Né à Paris en 1930, Jean-Luc Godard grandit en Suisse, au sein d’une famille de la bourgeoisie protestante. Dans les années 50, il s’impose comme l’une des grandes plumes des Cahiers du cinéma, avant de donner, aux côtés de Chabrol, Truffaut et quelques autres, le coup d’envoi de la Nouvelle Vague, avec A bout de souffle. La révolution du langage cinématographique qui s’opère dans le film, avec ses jump cuts sauvages, son tournage à l’arrache dans les rues de Paris, la modernité des situations (Belmondo pissant dans un lavabo), provoque un électrochoc. Avec son accent suisse traînant, ses lunettes teintées, son art de la punchline qui fascine, amuse ou irrite les médias, Godard devient plus qu’un réalisateur à la mode : un personnage, bientôt un mythe, quelque part entre Picasso et Bob Dylan. Suivront Le Mépris, Bande à part, Masculin féminin, Pierrot le Fou, des films légendaires, souvent des succès, avant que, dans la foulée de Mai 68, Godard ne se radicalise et ne divorce avec le grand public. Les années 70 seront celles de la radicalité politique et des expérimentations en vidéo, avant le retour au premier plan dans les années 80, avec Sauve qui peut (la vie), Passion, Détective, Je vous salue Marie, Nouvelle Vague, des films où se pressent les stars, d’Isabelle Huppert à Alain Delon en passant par Johnny Hallyday.

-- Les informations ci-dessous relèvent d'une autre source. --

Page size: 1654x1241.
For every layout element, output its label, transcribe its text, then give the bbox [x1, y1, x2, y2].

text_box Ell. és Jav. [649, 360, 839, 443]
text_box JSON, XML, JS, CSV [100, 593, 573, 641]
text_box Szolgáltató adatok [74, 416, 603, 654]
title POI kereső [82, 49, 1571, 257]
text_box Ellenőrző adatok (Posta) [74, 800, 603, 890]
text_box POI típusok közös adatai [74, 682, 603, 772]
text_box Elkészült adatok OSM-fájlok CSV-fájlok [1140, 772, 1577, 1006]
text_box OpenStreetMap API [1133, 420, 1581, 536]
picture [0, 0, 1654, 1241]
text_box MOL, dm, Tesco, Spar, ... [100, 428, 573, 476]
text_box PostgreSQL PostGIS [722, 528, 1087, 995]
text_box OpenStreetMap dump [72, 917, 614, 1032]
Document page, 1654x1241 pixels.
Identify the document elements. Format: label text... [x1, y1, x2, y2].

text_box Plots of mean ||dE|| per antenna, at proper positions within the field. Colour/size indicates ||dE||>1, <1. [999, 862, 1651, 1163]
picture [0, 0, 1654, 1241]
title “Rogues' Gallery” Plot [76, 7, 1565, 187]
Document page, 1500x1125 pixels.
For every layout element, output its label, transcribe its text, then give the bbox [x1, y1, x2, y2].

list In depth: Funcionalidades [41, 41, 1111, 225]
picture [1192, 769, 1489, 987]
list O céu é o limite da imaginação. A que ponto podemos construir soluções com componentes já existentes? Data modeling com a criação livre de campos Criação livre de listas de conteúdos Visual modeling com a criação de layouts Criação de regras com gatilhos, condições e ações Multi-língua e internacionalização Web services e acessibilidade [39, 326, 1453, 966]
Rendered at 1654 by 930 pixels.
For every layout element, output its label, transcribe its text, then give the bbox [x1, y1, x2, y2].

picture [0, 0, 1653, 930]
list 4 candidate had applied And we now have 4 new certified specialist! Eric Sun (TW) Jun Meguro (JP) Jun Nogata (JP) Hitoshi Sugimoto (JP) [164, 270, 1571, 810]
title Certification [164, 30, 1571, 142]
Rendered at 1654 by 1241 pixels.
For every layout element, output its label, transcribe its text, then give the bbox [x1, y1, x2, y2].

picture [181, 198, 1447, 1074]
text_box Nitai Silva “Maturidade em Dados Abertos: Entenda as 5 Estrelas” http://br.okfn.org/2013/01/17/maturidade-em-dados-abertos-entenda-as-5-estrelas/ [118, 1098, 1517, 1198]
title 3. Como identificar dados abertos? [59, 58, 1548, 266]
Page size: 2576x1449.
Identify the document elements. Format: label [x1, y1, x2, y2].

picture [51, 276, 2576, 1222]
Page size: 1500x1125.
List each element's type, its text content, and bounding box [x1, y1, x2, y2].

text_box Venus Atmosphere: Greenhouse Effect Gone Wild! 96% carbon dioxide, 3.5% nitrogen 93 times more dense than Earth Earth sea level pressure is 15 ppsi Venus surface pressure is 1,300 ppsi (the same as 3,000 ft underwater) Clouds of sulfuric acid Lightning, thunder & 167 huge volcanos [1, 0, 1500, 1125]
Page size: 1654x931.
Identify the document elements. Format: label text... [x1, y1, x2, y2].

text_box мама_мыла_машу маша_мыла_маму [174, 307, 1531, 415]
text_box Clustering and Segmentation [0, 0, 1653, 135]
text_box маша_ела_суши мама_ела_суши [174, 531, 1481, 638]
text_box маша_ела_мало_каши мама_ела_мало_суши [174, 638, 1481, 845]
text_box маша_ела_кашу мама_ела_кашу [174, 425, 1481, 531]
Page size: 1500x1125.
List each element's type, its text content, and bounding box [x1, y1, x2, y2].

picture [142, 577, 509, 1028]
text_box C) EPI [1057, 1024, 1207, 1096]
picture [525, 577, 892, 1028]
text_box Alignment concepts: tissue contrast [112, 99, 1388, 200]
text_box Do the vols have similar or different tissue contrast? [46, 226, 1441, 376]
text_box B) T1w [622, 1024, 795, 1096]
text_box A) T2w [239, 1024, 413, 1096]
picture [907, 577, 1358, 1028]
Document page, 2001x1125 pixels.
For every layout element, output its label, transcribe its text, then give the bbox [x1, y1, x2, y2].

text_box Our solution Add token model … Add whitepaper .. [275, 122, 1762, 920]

Travaillant depuis des décennies depuis son fief de Rolle, aux bords du Lac Léman, JLG poursuivait inlassablement un travail de cinéaste qui mêlait l’art du peintre à ceux de l’historien et du DJ, remixant, remodelant, concassant ad lib les images, les siennes comme celles de l’histoire de l’art ou d'un flux télévisuel et médiatique qu'il regardait avec beaucoup d'inquiétude et de sévérité. Lointain, inaccessible (Agnès Varda trouvait porte close lorsqu’elle frappait chez lui dans son dernier film à elle, Visages, villages), il n’en restait pas moins un génie médiatique, comme en témoigne sa dernière conférence de presse cannoise, en 2018, qu’il avait faite depuis chez lui, via FaceTime. Un extraordinaire happening, où les journalistes de cinéma du monde entier faisaient la queue pour poser chacun leur tour une question au smartphone brandi à bout de bras, un peu comme les astronautes défilant, interdits et fascinés, devant le monolithe de 2001, l’Odyssée de l’espace.